* _TASK TO CARRY OUT_: Quote the entries below from the line with "is no significant expression" through the line with "staining of unremarkable", both ends included, and only those lines.

Collected data:
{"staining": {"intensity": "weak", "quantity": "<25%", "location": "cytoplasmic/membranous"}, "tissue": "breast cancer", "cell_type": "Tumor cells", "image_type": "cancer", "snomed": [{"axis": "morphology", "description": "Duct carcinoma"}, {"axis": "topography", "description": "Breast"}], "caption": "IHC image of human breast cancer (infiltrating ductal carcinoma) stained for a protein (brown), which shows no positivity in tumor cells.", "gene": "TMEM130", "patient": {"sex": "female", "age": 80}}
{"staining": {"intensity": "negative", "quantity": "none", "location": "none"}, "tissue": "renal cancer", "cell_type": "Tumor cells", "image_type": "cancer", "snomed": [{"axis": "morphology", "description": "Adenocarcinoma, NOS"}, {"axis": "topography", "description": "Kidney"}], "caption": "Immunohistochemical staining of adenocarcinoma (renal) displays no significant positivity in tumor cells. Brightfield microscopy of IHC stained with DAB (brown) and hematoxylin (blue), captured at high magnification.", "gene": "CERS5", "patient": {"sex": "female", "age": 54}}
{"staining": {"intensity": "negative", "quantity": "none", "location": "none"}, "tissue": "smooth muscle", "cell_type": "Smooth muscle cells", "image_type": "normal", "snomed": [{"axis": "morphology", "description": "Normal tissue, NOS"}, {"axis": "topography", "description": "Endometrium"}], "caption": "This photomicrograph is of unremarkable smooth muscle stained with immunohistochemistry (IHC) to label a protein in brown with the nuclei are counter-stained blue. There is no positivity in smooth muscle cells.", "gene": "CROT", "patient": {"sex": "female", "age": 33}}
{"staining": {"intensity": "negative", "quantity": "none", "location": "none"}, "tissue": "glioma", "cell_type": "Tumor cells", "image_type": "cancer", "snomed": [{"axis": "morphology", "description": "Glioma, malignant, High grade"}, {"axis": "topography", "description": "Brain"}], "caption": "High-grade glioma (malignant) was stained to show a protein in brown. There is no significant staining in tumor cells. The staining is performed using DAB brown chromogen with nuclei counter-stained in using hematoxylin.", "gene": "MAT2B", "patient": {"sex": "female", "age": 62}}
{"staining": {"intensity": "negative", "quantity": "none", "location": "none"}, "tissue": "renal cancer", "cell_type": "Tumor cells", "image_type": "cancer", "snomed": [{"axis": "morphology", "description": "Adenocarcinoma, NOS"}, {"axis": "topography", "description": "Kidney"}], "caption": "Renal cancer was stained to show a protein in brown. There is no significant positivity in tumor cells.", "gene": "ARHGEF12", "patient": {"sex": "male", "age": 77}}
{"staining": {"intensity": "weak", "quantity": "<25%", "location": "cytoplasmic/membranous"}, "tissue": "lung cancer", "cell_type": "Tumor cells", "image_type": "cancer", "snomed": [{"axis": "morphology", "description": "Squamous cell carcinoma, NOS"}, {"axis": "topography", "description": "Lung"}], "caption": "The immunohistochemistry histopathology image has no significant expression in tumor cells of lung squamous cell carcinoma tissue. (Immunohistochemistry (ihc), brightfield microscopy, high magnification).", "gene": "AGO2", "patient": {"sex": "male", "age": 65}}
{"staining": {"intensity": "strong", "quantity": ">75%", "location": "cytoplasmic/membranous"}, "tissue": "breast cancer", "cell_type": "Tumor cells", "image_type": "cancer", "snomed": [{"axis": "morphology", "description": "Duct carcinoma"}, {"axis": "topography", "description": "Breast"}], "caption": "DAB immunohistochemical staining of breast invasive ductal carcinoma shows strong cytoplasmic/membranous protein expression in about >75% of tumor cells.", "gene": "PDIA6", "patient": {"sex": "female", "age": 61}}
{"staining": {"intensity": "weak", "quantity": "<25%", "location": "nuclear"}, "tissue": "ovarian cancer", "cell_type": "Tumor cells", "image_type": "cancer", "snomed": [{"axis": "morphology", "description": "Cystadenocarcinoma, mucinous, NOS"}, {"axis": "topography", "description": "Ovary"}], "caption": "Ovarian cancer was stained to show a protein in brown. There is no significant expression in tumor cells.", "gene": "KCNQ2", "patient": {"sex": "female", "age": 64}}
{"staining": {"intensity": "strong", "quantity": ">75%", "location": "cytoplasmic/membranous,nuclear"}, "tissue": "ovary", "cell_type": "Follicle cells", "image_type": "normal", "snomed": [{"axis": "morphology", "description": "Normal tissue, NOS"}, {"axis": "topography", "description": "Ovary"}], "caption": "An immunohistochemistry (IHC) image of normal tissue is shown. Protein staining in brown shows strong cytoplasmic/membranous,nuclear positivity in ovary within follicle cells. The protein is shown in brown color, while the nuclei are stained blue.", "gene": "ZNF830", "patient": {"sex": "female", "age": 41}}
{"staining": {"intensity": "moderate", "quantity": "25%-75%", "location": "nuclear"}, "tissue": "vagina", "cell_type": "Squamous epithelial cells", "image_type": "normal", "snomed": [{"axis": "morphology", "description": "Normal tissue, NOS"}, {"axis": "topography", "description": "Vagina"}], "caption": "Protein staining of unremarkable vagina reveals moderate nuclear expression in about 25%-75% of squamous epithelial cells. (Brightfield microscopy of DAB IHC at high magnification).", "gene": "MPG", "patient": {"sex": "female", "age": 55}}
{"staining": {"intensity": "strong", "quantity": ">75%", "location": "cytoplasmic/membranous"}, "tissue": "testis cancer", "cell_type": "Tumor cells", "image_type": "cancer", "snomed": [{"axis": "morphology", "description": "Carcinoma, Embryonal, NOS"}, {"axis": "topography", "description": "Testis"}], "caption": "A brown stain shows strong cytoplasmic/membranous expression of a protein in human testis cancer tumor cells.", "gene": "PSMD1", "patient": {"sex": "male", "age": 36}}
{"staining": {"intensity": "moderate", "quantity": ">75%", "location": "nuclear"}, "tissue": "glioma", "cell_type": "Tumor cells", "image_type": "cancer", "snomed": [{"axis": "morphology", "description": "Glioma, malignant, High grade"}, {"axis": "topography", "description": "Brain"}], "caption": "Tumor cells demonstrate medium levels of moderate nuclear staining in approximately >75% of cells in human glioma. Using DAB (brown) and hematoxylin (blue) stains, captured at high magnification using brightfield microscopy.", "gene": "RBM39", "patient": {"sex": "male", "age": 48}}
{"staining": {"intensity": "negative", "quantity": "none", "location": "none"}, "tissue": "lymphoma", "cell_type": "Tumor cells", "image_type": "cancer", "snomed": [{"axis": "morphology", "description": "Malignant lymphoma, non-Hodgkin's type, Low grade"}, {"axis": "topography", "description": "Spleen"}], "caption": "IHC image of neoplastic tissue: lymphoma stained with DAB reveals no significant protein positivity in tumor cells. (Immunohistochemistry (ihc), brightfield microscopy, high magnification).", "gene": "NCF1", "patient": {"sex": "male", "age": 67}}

* _SOLVED EXERCISE_:
{"staining": {"intensity": "weak", "quantity": "<25%", "location": "nuclear"}, "tissue": "ovarian cancer", "cell_type": "Tumor cells", "image_type": "cancer", "snomed": [{"axis": "morphology", "description": "Cystadenocarcinoma, mucinous, NOS"}, {"axis": "topography", "description": "Ovary"}], "caption": "Ovarian cancer was stained to show a protein in brown. There is no significant expression in tumor cells.", "gene": "KCNQ2", "patient": {"sex": "female", "age": 64}}
{"staining": {"intensity": "strong", "quantity": ">75%", "location": "cytoplasmic/membranous,nuclear"}, "tissue": "ovary", "cell_type": "Follicle cells", "image_type": "normal", "snomed": [{"axis": "morphology", "description": "Normal tissue, NOS"}, {"axis": "topography", "description": "Ovary"}], "caption": "An immunohistochemistry (IHC) image of normal tissue is shown. Protein staining in brown shows strong cytoplasmic/membranous,nuclear positivity in ovary within follicle cells. The protein is shown in brown color, while the nuclei are stained blue.", "gene": "ZNF830", "patient": {"sex": "female", "age": 41}}
{"staining": {"intensity": "moderate", "quantity": "25%-75%", "location": "nuclear"}, "tissue": "vagina", "cell_type": "Squamous epithelial cells", "image_type": "normal", "snomed": [{"axis": "morphology", "description": "Normal tissue, NOS"}, {"axis": "topography", "description": "Vagina"}], "caption": "Protein staining of unremarkable vagina reveals moderate nuclear expression in about 25%-75% of squamous epithelial cells. (Brightfield microscopy of DAB IHC at high magnification).", "gene": "MPG", "patient": {"sex": "female", "age": 55}}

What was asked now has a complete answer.